8 thoughts on “My Daughter the Racist

  1. appalolly says:

    Interesting subject.  I have never really discussed this with my children either. Other than to say that someone’s skin color makes no difference to us or to God.  And they do have a black uncle and a Belizian aunt, so maybe that helps?  Anyway, now I’m kind of curious if there is racism lurking in my kids.

  2. @appalolly – If you want to find out, just ask them. Are black people mostly good or mostly bad? Do Mom & Dad like black people?  (in the book a surprising amount of white kids agreed that their parents did not like black people while in their parents were horrified at the answers)
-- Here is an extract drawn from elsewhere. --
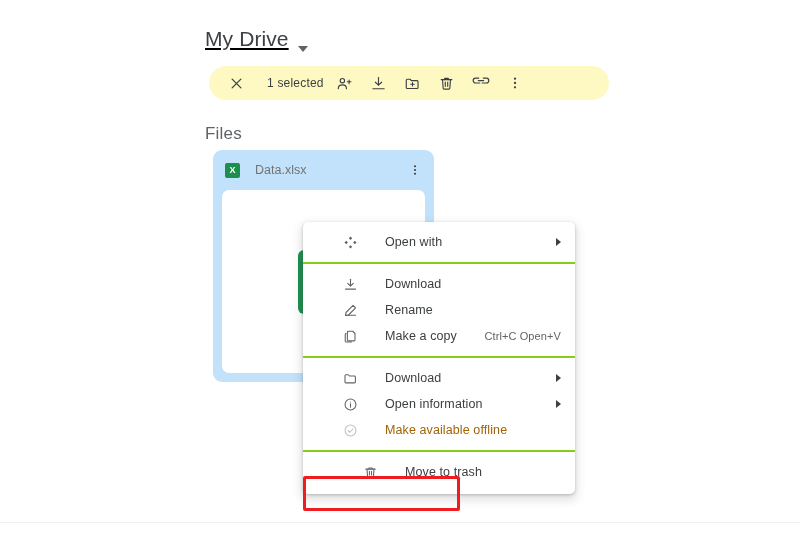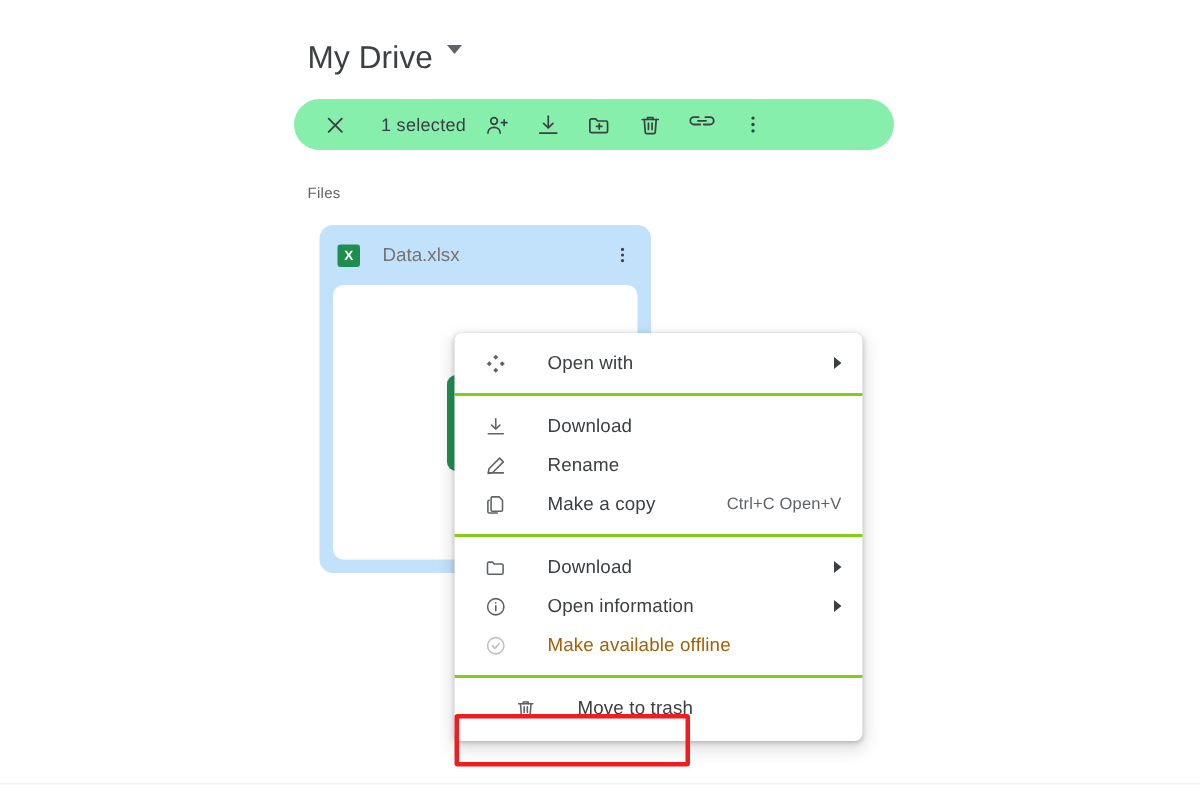"My Drive" .drive-title { align-items: flex-start -> flex-end; text-decoration: none -> underline }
  3. AWESOME post.  Way to get out there and deal with the real stuff in real life and on your blog.  I thought I’d done a great job on avoiding racism and avoiding “Mennonitism” (my term, but I think you know what I mean) until just this week when Adam started saying, “Why are so many people here black?” (at the children’s museum).  I think it’s time to send him with my dad to some of the million black history museums and events I had to visit as a kid. 😉  

  4. @smilesbymiles – I know it really seems weird because they seem to not notice other races until about the 4-5 year mark.  And I think its cool that you had to go to all the black history events, I’m sure it built empathy into your world view.

  5. mLou says:

    Hi! Just wanted to say that your writing is so funny and thought provoking at once!I went back through your posts some and read the one from last summer where you drank raspberrytea and went walking to try to induce your labor. I ’bout fell off my chair laughing.  There’s nothing better, funnier, deeper, cooler than real life. 🙂  Keep writing!
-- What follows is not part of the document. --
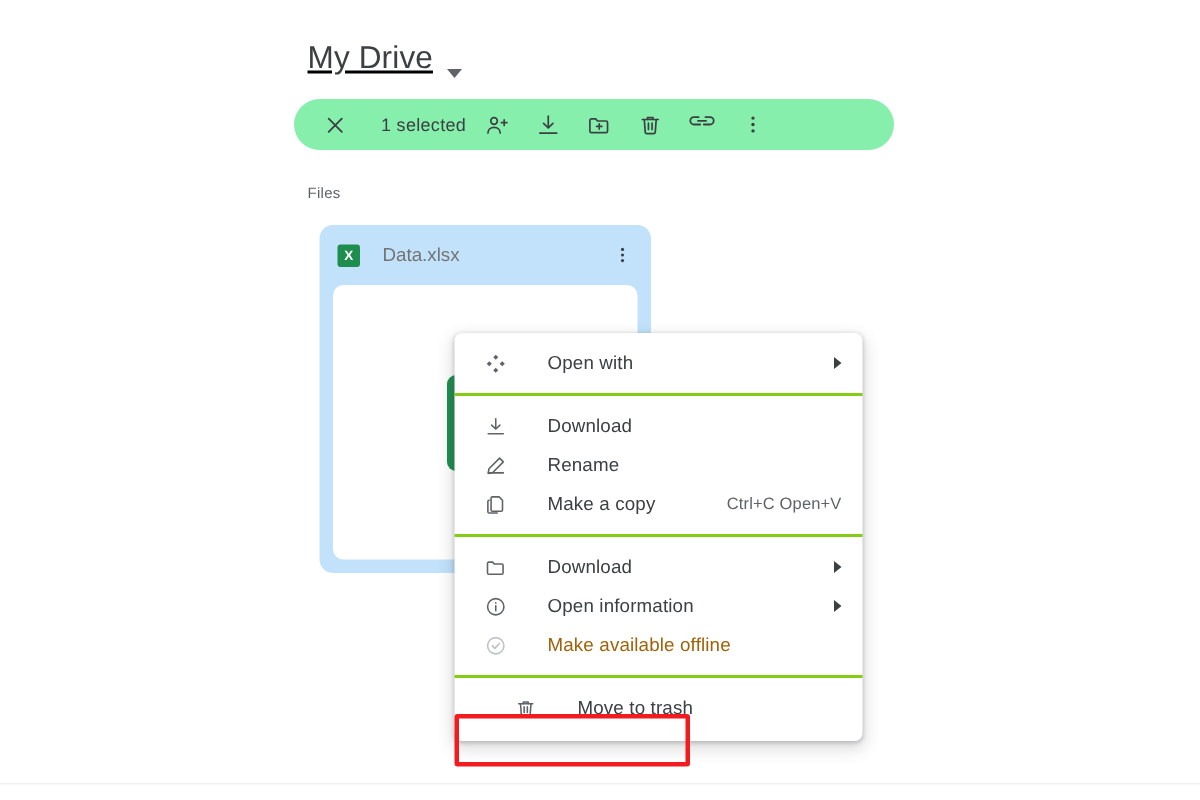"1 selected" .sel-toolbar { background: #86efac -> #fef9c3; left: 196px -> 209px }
  6. great subject. we haven’t really come head to head with racism yet. kids are so honest. refreshing some time. madi was swimming with jasmine (family friend who is half black) and told her she was really lucky cuz her skin was a different color. i was horrified but jasmine thought it was hilarious. and this past weekend conrad’s were here and the little girls were bathing together and zoe asks ava “where did you get your black skin?” of course madi set her straight right away.i think instead of being color blind, i want to be color celebratory. there are such great things about different cultures and to pretend the differences don’t exist is not only silly, it’s also missing vibrant colors. just my $.02.

  7. @mLou – Hey thanks for you nice comment. I remember you from when you worked at Kings Homestead and I worked at Dutchland Quilt Patch.  Anyway, I noticed from your site that your a news junkie. Cool, cause I am too. See you around!Andrea

  8. ra says:

    Ok I know this is old… but I wanted to add to it.Thank you for not raising your kids to be “colorblind”.  I am a white mom with black (or as they like to say brown) kids.  I have see little kids be totally comfortable with my kids. Completely innocent  in pointing out the color difference. But older kids are always more awkward and/or rude. Its a learned behavior. Kids are curious, they want to know why things are what they are. If mom and dad dont talk about race or are uncomfortable about race then so will the kids. My kids know that God made everyone special, just like some people have big noses, some people have brown skin…. just like some people have straight blond hair, other people have black kinky hair. I watch my  very social kids (one who could make friends with a fencepost) get into a group kids and turn into little wallflowers. They are only in k and 1st grade yet they already sense that there is “something” that makes some (uneducated) kids uncomfortable. the reaction  your daughter had to the asian lady on tv… so are  the reactions of kids in real life with my african american kids. Ignorance can be painful. Btw, ask your daughter if the cousin is brown… because I have kids in varying shade of black and brown and they clearly know who is brown and who is black. Maybe thats why she was arguing.